Les aires d'autoroute

et tous ces endroits de passage. Quais de métro, aires d'autoroute, places de train, sièges de taxi, d'avion et autres. Autant d'endroits qui sont à la fois vacants et pleins, lisses et poreux à la fois. On les découvre vierges et porteurs de l'odeur, de la présence discrète de ceux qui les ont déjà occupés, et on les investit le temps d'un voyage, d'un café, d'une discussion tantôt plein de méfiance superficielle, tantôt anonyme et profonde, justement profonde grâce à l'anonymat qu'elle garantit. On dit facilement tout à un interlocuteur qu'on ne reverra jamais, dont le regard et le jugement n'ont pas de mémoire. Tout est là dans ces endroits pour garantir le confort de tout le monde, chacun modèle son espace de manière à l'adapter à ses propres habitudes. Le mauvais bouquin calé contre le porte-gobelet, l'ordinateur sur le socle avec le film qui ronronne, le roulage en boule pour s'endormir confortablement, confiant ses pensées au paysage qui défile tout en s'offrant en spectacle au quidam qui regarde passer les trains, spectacteur de la banalité. Abandon moite, tiède attachement. 
Justement, regardons-nous. Toutes nos façades civilisées se délitent au fur et à mesure que l'impersonnel nous envahit. Les cravates se desserrent, nos chaussures sont discrètement déchaussées, les coups d'oeil  baladeurs sur la poitrine de la voisine sont moins timides... notre nature animale reprend doucement le dessus au fur et à mesure que le voyage se déploie. Le sommeil, parfois, nous gagne, et nous offrons dans tout son abandon notre corps désarmé au regard d'autrui. C'est terrifiant.

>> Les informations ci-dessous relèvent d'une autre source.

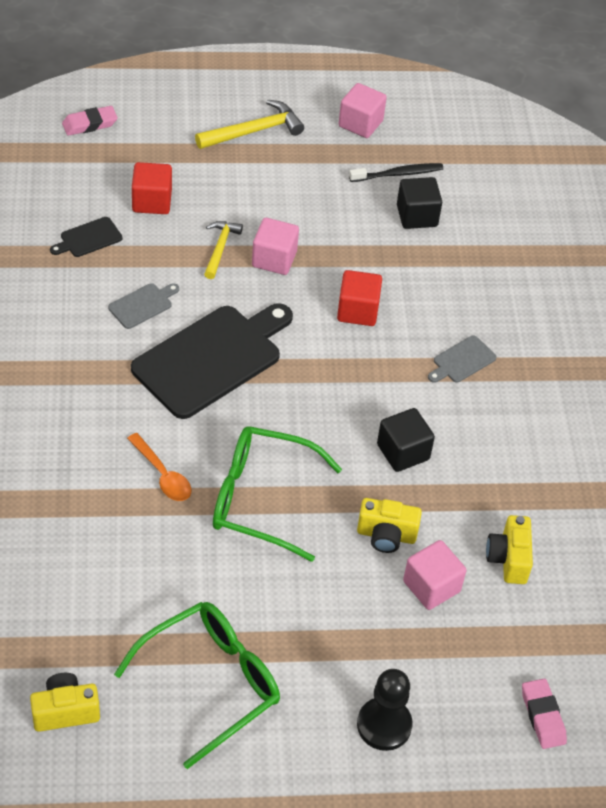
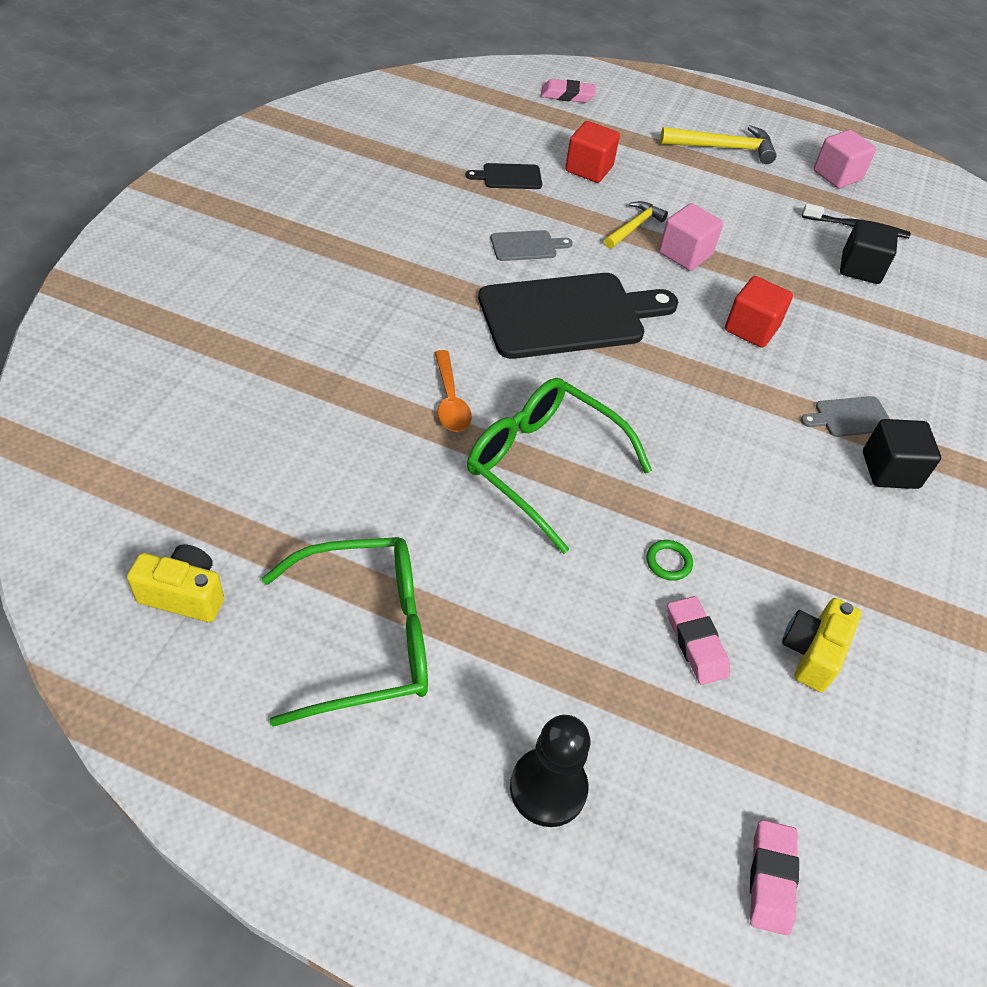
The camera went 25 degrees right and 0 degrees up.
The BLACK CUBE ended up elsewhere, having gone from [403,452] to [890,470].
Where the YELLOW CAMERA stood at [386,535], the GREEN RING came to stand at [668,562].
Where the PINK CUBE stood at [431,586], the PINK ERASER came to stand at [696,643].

Tandis qu'à l'arrivée, le ressort se bande à nouveau. Nous nous apprêtons à être réinséré dans le circuit de nos vies parallèles. Un tel va prendre la ligne 14 pour rejoindre Bastille, l'amoureux de la jolie brune sera là pour accueillir sa belle sur le quai, la vieille dame de devant appelle son mari pour savoir "si le taxi est bien à l'heure"... Et moi, comme les autres, redeviens humain, civilisé. Je reprends mes affaires, remets mes chaussures, cesse de parler, guette le quai par lequel on va descendre pour aller plus vite, fulminant contre la sale vieille de devant qui n'en finit pas de réunir tous ses sacs. Heureusement que Facebook me console de tout cet anonymat. Mon errance va redevenir polarisée puisque je sais maintenant où aller et vers quel but porteront mes pas. Les personnes qui m'entendront seront à nouveau identifiées, me permettant de bien vite oublier ces inconnus auprès desquels j'ai pu me laisser aller à une confidence malheureuse. Fort heureusement, ils ne pourront pas me nuire, le cas échéant je nierai de leur avoir parlé. Communiquer, oui, mais pas avec n'importe qui.